What the task requires | Return the text of every entry line for line, keeping each character, space, and line break unchanged.

Material supplied |
____________________
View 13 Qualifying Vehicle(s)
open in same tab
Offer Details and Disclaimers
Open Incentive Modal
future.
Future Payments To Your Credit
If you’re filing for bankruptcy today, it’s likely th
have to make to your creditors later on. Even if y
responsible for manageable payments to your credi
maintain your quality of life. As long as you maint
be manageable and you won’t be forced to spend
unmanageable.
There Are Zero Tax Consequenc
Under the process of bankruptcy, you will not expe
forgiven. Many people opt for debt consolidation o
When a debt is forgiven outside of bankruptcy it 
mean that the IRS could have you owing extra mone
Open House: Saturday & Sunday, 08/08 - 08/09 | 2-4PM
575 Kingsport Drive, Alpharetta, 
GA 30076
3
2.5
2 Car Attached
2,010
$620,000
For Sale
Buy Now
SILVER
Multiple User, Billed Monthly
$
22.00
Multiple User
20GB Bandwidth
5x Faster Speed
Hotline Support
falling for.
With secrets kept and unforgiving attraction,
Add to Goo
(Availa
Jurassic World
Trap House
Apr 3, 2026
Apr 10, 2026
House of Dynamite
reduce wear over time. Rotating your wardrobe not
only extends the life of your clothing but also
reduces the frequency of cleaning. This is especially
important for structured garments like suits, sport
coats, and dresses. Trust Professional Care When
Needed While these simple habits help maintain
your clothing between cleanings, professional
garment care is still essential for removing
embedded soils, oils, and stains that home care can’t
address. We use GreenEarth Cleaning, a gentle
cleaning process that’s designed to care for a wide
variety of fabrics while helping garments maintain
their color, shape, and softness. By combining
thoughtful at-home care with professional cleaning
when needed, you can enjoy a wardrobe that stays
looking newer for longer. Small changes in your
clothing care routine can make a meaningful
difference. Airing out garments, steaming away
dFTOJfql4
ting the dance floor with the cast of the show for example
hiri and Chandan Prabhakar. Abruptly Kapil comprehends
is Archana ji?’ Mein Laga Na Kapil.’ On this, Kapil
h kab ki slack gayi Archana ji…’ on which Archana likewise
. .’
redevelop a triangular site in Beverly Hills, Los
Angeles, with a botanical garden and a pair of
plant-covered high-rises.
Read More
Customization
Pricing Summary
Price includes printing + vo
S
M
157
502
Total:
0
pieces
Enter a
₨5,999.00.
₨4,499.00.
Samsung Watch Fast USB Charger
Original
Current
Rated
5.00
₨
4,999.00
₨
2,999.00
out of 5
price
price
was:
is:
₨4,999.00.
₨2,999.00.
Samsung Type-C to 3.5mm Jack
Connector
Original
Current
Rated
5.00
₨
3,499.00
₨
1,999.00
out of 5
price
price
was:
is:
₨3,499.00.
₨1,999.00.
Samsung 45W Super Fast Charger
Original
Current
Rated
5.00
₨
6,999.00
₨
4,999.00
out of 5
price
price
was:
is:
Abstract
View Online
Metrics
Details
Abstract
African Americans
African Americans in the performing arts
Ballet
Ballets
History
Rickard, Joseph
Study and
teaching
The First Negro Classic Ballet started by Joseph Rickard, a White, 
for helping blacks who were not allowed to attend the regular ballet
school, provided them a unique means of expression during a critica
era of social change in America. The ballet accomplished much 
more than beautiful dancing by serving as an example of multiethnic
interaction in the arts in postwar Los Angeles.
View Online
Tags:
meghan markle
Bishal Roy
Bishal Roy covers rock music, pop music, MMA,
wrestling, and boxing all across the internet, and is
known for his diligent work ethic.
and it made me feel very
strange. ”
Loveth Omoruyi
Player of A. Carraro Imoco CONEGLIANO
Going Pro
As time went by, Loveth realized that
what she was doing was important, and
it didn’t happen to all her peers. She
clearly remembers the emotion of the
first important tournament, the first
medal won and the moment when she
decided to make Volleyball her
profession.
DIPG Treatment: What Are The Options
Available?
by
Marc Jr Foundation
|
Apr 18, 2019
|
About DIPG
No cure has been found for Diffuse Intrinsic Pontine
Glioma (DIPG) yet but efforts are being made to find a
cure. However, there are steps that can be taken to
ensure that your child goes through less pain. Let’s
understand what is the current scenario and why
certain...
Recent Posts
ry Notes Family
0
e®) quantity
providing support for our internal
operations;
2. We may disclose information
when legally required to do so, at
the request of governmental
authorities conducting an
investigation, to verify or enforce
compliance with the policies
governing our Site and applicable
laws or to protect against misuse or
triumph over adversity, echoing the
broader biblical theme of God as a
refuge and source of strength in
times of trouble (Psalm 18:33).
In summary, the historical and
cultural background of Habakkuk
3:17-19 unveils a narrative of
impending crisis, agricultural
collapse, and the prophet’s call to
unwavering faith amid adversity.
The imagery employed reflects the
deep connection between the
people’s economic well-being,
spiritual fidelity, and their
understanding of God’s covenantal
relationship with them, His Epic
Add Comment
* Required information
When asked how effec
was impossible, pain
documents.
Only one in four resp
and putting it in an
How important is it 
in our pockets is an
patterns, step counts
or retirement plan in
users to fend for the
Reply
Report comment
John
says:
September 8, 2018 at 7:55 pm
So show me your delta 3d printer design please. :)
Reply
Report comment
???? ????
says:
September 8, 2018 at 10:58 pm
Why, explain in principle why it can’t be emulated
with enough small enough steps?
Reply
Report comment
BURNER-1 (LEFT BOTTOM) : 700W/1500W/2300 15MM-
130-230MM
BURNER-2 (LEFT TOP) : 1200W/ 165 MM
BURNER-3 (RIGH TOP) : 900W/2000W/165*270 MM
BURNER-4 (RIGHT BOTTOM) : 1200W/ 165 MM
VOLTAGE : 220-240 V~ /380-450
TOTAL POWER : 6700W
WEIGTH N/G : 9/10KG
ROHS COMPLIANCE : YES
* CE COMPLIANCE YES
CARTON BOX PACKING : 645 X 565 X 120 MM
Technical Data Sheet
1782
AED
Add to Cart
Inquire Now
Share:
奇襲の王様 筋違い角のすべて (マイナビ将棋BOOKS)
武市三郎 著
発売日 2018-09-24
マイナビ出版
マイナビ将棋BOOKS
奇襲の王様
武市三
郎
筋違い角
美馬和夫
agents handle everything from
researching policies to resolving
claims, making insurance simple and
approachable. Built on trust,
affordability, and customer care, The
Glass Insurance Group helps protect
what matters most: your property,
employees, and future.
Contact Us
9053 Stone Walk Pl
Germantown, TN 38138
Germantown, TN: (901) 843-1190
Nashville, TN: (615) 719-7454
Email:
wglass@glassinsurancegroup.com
____________________
Answer to this exercise |
View 13 Qualifying Vehicle(s)
open in same tab
Offer Details and Disclaimers
Open Incentive Modal
future.
Future Payments To Your Credit
If you’re filing for bankruptcy today, it’s likely th
have to make to your creditors later on. Even if y
responsible for manageable payments to your credi
maintain your quality of life. As long as you maint
be manageable and you won’t be forced to spend
unmanageable.
There Are Zero Tax Consequenc
Under the process of bankruptcy, you will not expe
forgiven. Many people opt for debt consolidation o
When a debt is forgiven outside of bankruptcy it 
mean that the IRS could have you owing extra mone
Open House: Saturday & Sunday, 08/08 - 08/09 | 2-4PM
575 Kingsport Drive, Alpharetta, 
GA 30076
3
2.5
2 Car Attached
2,010
$620,000
For Sale
Buy Now
SILVER
Multiple User, Billed Monthly
$
22.00
Multiple User
20GB Bandwidth
5x Faster Speed
Hotline Support
falling for.
With secrets kept and unforgiving attraction,
Add to Goo
(Availa
Jurassic World
Trap House
Apr 3, 2026
Apr 10, 2026
House of Dynamite
reduce wear over time. Rotating your wardrobe not
only extends the life of your clothing but also
reduces the frequency of cleaning. This is especially
important for structured garments like suits, sport
coats, and dresses. Trust Professional Care When
Needed While these simple habits help maintain
your clothing between cleanings, professional
garment care is still essential for removing
embedded soils, oils, and stains that home care can’t
address. We use GreenEarth Cleaning, a gentle
cleaning process that’s designed to care for a wide
variety of fabrics while helping garments maintain
their color, shape, and softness. By combining
thoughtful at-home care with professional cleaning
when needed, you can enjoy a wardrobe that stays
looking newer for longer. Small changes in your
clothing care routine can make a meaningful
difference. Airing out garments, steaming away
dFTOJfql4
ting the dance floor with the cast of the show for example
hiri and Chandan Prabhakar. Abruptly Kapil comprehends
is Archana ji?’ Mein Laga Na Kapil.’ On this, Kapil
h kab ki slack gayi Archana ji…’ on which Archana likewise
. .’
redevelop a triangular site in Beverly Hills, Los
Angeles, with a botanical garden and a pair of
plant-covered high-rises.
Read More
Customization
Pricing Summary
Price includes printing + vo
S
M
157
502
Total:
0
pieces
Enter a
₨5,999.00.
₨4,499.00.
Samsung Watch Fast USB Charger
Original
Current
Rated
5.00
₨
4,999.00
₨
2,999.00
out of 5
price
price
was:
is:
₨4,999.00.
₨2,999.00.
Samsung Type-C to 3.5mm Jack
Connector
Original
Current
Rated
5.00
₨
3,499.00
₨
1,999.00
out of 5
price
price
was:
is:
₨3,499.00.
₨1,999.00.
Samsung 45W Super Fast Charger
Original
Current
Rated
5.00
₨
6,999.00
₨
4,999.00
out of 5
price
price
was:
is:
Abstract
View Online
Metrics
Details
Abstract
African Americans
African Americans in the performing arts
Ballet
Ballets
History
Rickard, Joseph
Study and
teaching
The First Negro Classic Ballet started by Joseph Rickard, a White, 
for helping blacks who were not allowed to attend the regular ballet
school, provided them a unique means of expression during a critica
era of social change in America. The ballet accomplished much 
more than beautiful dancing by serving as an example of multiethnic
interaction in the arts in postwar Los Angeles.
View Online
Tags:
meghan markle
Bishal Roy
Bishal Roy covers rock music, pop music, MMA,
wrestling, and boxing all across the internet, and is
known for his diligent work ethic.
and it made me feel very
strange. ”
Loveth Omoruyi
Player of A. Carraro Imoco CONEGLIANO
Going Pro
As time went by, Loveth realized that
what she was doing was important, and
it didn’t happen to all her peers. She
clearly remembers the emotion of the
first important tournament, the first
medal won and the moment when she
decided to make Volleyball her
profession.
DIPG Treatment: What Are The Options
Available?
by
Marc Jr Foundation
|
Apr 18, 2019
|
About DIPG
No cure has been found for Diffuse Intrinsic Pontine
Glioma (DIPG) yet but efforts are being made to find a
cure. However, there are steps that can be taken to
ensure that your child goes through less pain. Let’s
understand what is the current scenario and why
certain...
Recent Posts
ry Notes Family
0
e®) quantity
providing support for our internal
operations;
2. We may disclose information
when legally required to do so, at
the request of governmental
authorities conducting an
investigation, to verify or enforce
compliance with the policies
governing our Site and applicable
laws or to protect against misuse or
triumph over adversity, echoing the
broader biblical theme of God as a
refuge and source of strength in
times of trouble (Psalm 18:33).
In summary, the historical and
cultural background of Habakkuk
3:17-19 unveils a narrative of
impending crisis, agricultural
collapse, and the prophet’s call to
unwavering faith amid adversity.
The imagery employed reflects the
deep connection between the
people’s economic well-being,
spiritual fidelity, and their
understanding of God’s covenantal
relationship with them, His Epic
Add Comment
* Required information
When asked how effec
was impossible, pain
documents.
Only one in four resp
and putting it in an
How important is it 
in our pockets is an
patterns, step counts
or retirement plan in
users to fend for the
Reply
Report comment
John
says:
September 8, 2018 at 7:55 pm
So show me your delta 3d printer design please. :)
Reply
Report comment
???? ????
says:
September 8, 2018 at 10:58 pm
Why, explain in principle why it can’t be emulated
with enough small enough steps?
Reply
Report comment
BURNER-1 (LEFT BOTTOM) : 700W/1500W/2300 15MM-
130-230MM
BURNER-2 (LEFT TOP) : 1200W/ 165 MM
BURNER-3 (RIGH TOP) : 900W/2000W/165*270 MM
BURNER-4 (RIGHT BOTTOM) : 1200W/ 165 MM
VOLTAGE : 220-240 V~ /380-450
TOTAL POWER : 6700W
WEIGTH N/G : 9/10KG
ROHS COMPLIANCE : YES
* CE COMPLIANCE YES
CARTON BOX PACKING : 645 X 565 X 120 MM
Technical Data Sheet
1782
AED
Add to Cart
Inquire Now
Share:
奇襲の王様 筋違い角のすべて (マイナビ将棋BOOKS)
武市三郎 著
発売日 2018-09-24
マイナビ出版
マイナビ将棋BOOKS
奇襲の王様
武市三
郎
筋違い角
美馬和夫
agents handle everything from
researching policies to resolving
claims, making insurance simple and
approachable. Built on trust,
affordability, and customer care, The
Glass Insurance Group helps protect
what matters most: your property,
employees, and future.
Contact Us
9053 Stone Walk Pl
Germantown, TN 38138
Germantown, TN: (901) 843-1190
Nashville, TN: (615) 719-7454
Email:
wglass@glassinsurancegroup.com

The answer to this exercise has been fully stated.